Project title: Is There a Golden Hour in Combat Casualty Evacuation? Joint Theater Trauma Registry 2003 through 2011
Completed in: 2014 | Faculty advisor: Joel D. Kaufman
Background: In the late 1960s and early 1970s it was asserted that the most critical aspect of trauma care was early arrival to surgical care, especially within the first sixty minutes after injury. This presumed relationship between time and mortality became popularly known as “The Golden Hour”, and has driven Emergency Medical System (EMS) organizations since. In robust civilian Emergency Medical Services trauma transport and treatment systems, large studies are now showing that there is no relationship between relative increases in total pre-hospital time and mortality. These new surprising and robust results contradict the conceptual framework that drove the development of rapid response EMS systems in our nation and across the globe.

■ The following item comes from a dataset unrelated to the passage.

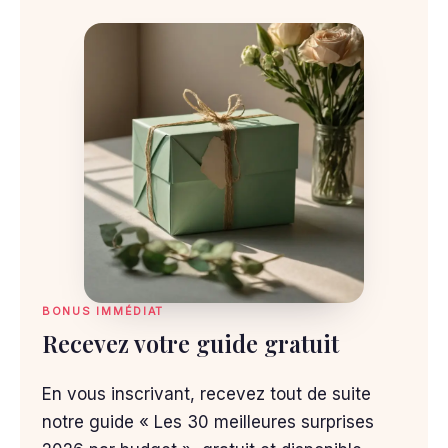
BONUS IMMÉDIAT
Recevez votre guide gratuit
En vous inscrivant, recevez tout de suite
notre guide « Les 30 meilleures surprises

Purpose: The purpose of this study is to test the hypothesis that there is a relationship between total out of hospital time and mortality in the US military combat casualty care system, especially whether there is a “Golden Hour”. We did this using data from the main data collection on casualty care and outcome within the military, the Joint Theater Trauma Registry, with the secondary aim of informing improvements to this data collection system.
Results: We found lower in-hospital mortality among casualties with longer pre-hospital time. Using a time variable grouped by 20 minute intervals, we determined an odds ratio of 0.890 (95% CI of 0.823 to 0.963) for mortality trend associated with increasing pre-hospital time. Testing for the interaction between Injury Severity and increasing prehospital time revealed a magnification of this protective effect. Casualties arriving with an Injury Severity Score (ISS) score of between 16-50 had a 1.3 times greater survival with prehospital times greater than sixty minutes as compared to those with less than sixty minutes, and the same comparison for patients with ISS scores of 51 or greater yielded a four fold higher survival.
Conclusion: In-hospital mortality is significantly lower for patients with longer pre-hospital times, and this effect is magnified for patients with greater injury severity. This observation may be explained by selection out of the group available for analysis, or due to more rapid evacuation of the most seriously injured but survivable injuries. Overall, rather than testing the golden hour hypothesis, our findings likely represents a winnowing effect, in which longer pre-hospital times and greater injury severity result in death during the pre-hospital period.